Today on the Senate floor, Sen. John Cornyn (R-TX) introduced legislation that would
sharply curtail the effect of the Supreme Court's decision last week in
Kelo v. New London regarding the takings clause and eminent domain property seizures. As pretty much anyone who's been following along with the discussion here, most Kossacks felt sputtering outrage at the decision, despite the facts that it was the four most conservative justices who were in dissent and the decision was seen as a defeat for those private interests who were hoping to deal a crippling blow against zoning and environmental land-use regulations.
Well, folks, one of the most right-wing senators out there is willing to come to your rescue.

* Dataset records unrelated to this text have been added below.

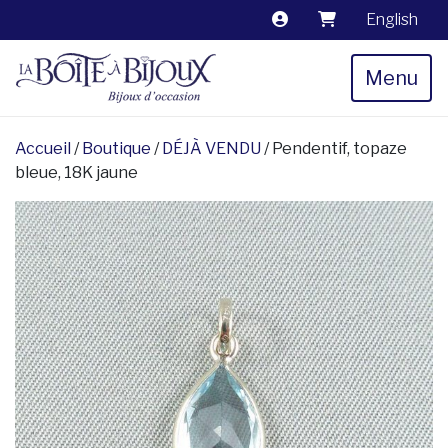
English
Menu
Accueil
/
Boutique
/
DÉJÀ VENDU
/ Pendentif, topaze
bleue, 18K jaune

When most readers here find themselves in agreement with Rehnquist, Scalia, Thomas, and now Cornyn, the question has to be asked: What side of the issue is really the best one to advance our interests?
More below.
Quoting from Sen. Cornyn's
press release:
U.S. Sen. John Cornyn, a member of the Constitution, Civil Rights and Property Rights subcommittee, introduced legislation Monday in response to a controversial ruling by the United States Supreme Court in Kelo v. City of New London. In a 5-4 decision, the Court held that government may seize the home, small business, or other private property of one owner and transfer that same property to another private owner, simply by concluding that such a transfer would benefit the community through increased economic development. The Cornyn legislation would prohibit such transfers of private property, without the owner's consent, if federal funds were used, and
if the transfer was for purposes of economic development rather than public use.
"It is appropriate for Congress to take action, consistent with its limited powers under the Constitution, to restore the vital protections of the Fifth Amendment and to protect homes, small businesses, and other private property rights against unreasonable government use of the power of eminent domain," Cornyn said. "This legislation would declare Congress's view that the power of eminent domain should be exercised only `for public use,' as guaranteed by the Fifth Amendment, and that this power to seize homes, small businesses, and other private property should be reserved only for true public uses. Most importantly, the power of eminent domain should not be used simply to further private economic development."
The bill, designated S. 1313,
The Protection of Homes, Small Businesses, and Private Property Act of 2005 (not yet available through Thomas or the GPO), contains the following relevant language:
Sec. 3 [...]
(a) In General. -- The power of eminent domain shall be available only for public use.
(b) Public Use. -- In this Act, the term "public use" shall not be construed to include economic development.
(c) Application. -- This Act shall apply to--
(1) all exercises of eminent domain power by the Federal Government; and
(2) all exercises of eminent domain power by State and local government through the use of Federal funds.
Both in the legislation itself and in his
floor remarks, Cornyn cites not only to a letter written by Thomas Jefferson in 1816 (over 7 years after his presidency ended) on the protection of private property rights, but also bizarrely enough -- considering Cornyn's political pedigree -- to the amicus briefs filed by the NAACP and AARP, which noted that "[a]bsent a true public use requirement the takings power will be employed more frequently. The takings that result will disproportionately affect and harm the economically disadvantaged and, in particular, racial and ethnic minorities and the elderly."
He then manages to take a swipe at Democrats:
In a way, the Kelo decision at least vindicates supporters of the nomination of Justice Janice Rogers Brown to the U.S. Court of Appeals for the D.C. Circuit. That nomination attracted substantial controversy in some quarters, because of Justice Brown's personal passion for the protection of private property rights. The Kelo decision announced last Thursday demonstrates that her concerns about excessive government interference with property rights is well-founded and well within the mainstream of American jurisprudence.
Nothing from Cornyn makes it entirely clear what the Constitutional basis for the legislation is, although as Lyle Denniston pointed out at
SCOTUSblog, "it appears that part of it is based upon the Necessary and Proper Clause, some notion of federal police power, and, to a degree, the Commerce Clause, and part of it is based upon the Spending Clause." Even if the bill were to make it all the way through to enactment, it would surely be challenged before it could ever take effect, throwing the issue once again back to the courts.
To me, all this makes me rather more inclined to believe that the result in Kelo may not have been the outright disaster that so many portrayed it to be. Thoughts, anyone?